▶ **TASK**
Set down each line of the material that follows, exactly, with no pictures.

((

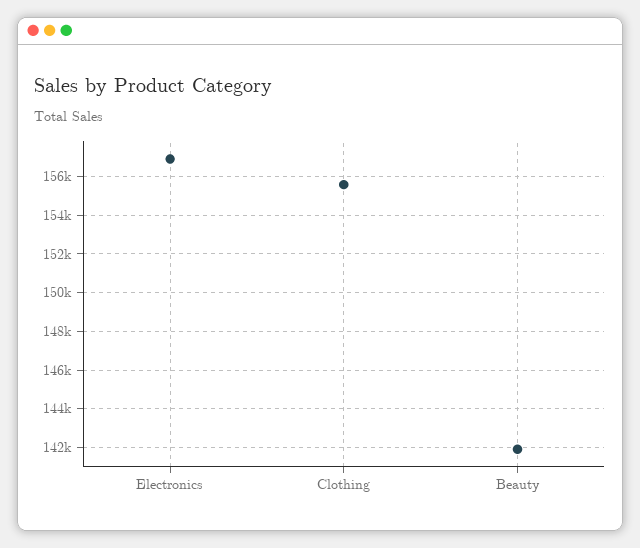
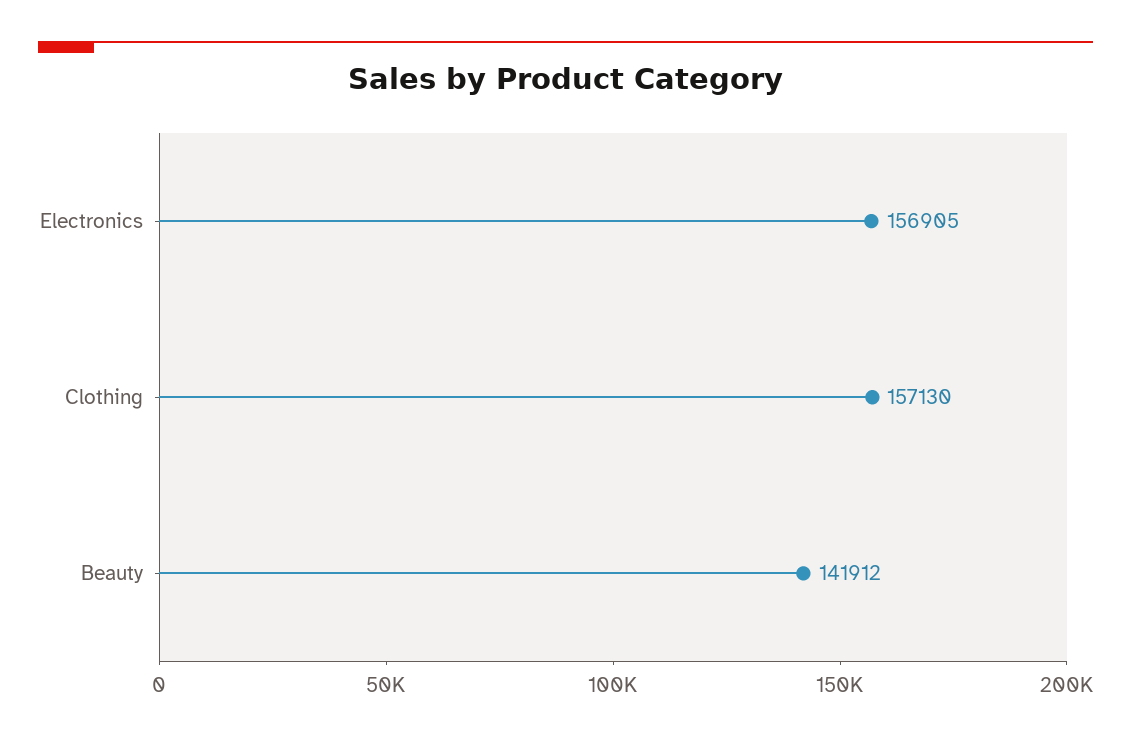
  {
    "Electronics": 156905,
-   "Clothing": 155500,
+   "Clothing": 157130,
    "Beauty": 141912
  }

))

▶ **RESULT FOR THIS TASK**
  {
    "Electronics": 156905,
-   "Clothing": 155500,
+   "Clothing": 157130,
    "Beauty": 141912
  }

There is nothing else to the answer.